Le Premier ministre, Manuel Valls, est venu à Pau devant les élus départementaux pour renouer les liens de confiance distendus depuis l’annonce de la grande réforme des collectivités territoriales. « Le rôle des départements est indispensable », a-t-il martelé à plusieurs reprises. Devant les 650 congressistes de l’Assemblée des départements de France, il a ainsi appelé de ses vœux à poursuivre le travail « de rencontre et de dialogue ».
Le message du gouvernement s’est voulu clair : la réforme territoriale se fera. Reste désormais à en préciser les formes et les modalités. Et pour cela, le Premier ministre entend tenir compte de la voix des territoires et surtout de leur réalité de terrain. « En écoutant, on change », a ainsi concédé Manuel Valls, manière de dire qu’il entendait les revendications des conseils généraux et qu’il ne restait pas figé sur ses positions initiales. « Je comprends vos doutes, vos interrogations et vos colères », a-t-il répété, reconnaissant que certaines annonces avaient pu fortement troubler l’opinion dans un contexte de crise.

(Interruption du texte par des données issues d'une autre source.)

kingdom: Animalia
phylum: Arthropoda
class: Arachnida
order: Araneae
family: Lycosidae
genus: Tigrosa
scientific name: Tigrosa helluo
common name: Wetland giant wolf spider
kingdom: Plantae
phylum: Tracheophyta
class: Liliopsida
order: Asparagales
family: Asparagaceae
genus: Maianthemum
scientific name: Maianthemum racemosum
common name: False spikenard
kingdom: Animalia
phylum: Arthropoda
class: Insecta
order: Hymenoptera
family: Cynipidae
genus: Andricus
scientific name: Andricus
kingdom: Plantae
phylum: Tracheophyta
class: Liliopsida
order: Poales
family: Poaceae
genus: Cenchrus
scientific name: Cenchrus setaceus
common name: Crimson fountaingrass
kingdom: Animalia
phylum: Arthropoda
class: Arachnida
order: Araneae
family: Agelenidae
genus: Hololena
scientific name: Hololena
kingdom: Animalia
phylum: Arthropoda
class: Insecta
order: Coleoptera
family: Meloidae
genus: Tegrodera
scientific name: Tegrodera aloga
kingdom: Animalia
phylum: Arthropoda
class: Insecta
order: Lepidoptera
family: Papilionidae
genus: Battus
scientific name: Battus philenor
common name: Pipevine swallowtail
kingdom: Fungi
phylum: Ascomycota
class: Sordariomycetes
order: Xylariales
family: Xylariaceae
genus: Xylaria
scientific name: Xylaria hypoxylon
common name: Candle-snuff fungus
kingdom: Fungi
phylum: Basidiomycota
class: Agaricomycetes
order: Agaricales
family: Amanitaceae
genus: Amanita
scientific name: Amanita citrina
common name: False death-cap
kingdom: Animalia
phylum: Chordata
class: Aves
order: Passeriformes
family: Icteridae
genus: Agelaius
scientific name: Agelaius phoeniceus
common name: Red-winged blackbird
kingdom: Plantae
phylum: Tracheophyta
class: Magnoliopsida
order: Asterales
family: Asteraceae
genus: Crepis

Appelant au consensus, le représentant du gouvernement a tenu à afficher la souplesse d’esprit qui doit selon lui présider à la réforme des conseils départementaux. Entre de grandes régions stratèges et des intercommunalités développées, « le cadre départemental pourra évoluer », a-t-il rassuré. Autre leitmotiv du discours de Manuel Valls : la clarification. « En clarifiant les compétences des collectivités, nous en clarifierons les financements », a-t-il résumé. Loin de rejeter tout le poids de la réforme sur les seules collectivités territoriales, le Premier ministre s’est également livré à un exercice de partage des responsabilités et en a appelé à un grand effort collectif et national. « Les politiques publiques ne mobilisent pas suffisamment ensemble l’État et les collectivités. Et aujourd’hui, il existe trop de doublons entre eux », a-t-il reconnu.
Le Premier ministre n’a voulu oublier personne, à commencer par les territoires ruraux. « L’objectif majeur de la réforme est de renforcer tous les territoires et d’inventer de nouvelles solidarités. Nous devrons également créer de nouvelles ruralités », a avancé Manuel Valls qui présidera en personne le Comité interministériel à l’égalité des territoires.
Dénonçant un climat ambiant « décliniste », le Premier ministre a tenu à mettre en avant « l’intelligence collective » et les expérimentations positives à l’œuvre dans les territoires, rappelant notamment les 155 000 emplois d’avenir signés au plan national.
Au-delà du discours, Manuel Valls n’est pas venu les mains vides. Il a tenu à faire un premier geste, preuve de sa volonté d’avancer main dans la main avec les départements. Il propose ainsi de pérenniser le taux de prélèvement de 4,5 % sur les droits de mutation à titre onéreux (DMTO), de reconduire le fonds de solidarité territoriale, de faire évoluer le RSA socle et son financement et de revoir les critères de calcul du potentiel fiscal. Autrement dit, un premier pas vers la nouvelle fiscalité appelée de leurs vœux par les collectivités territoriales.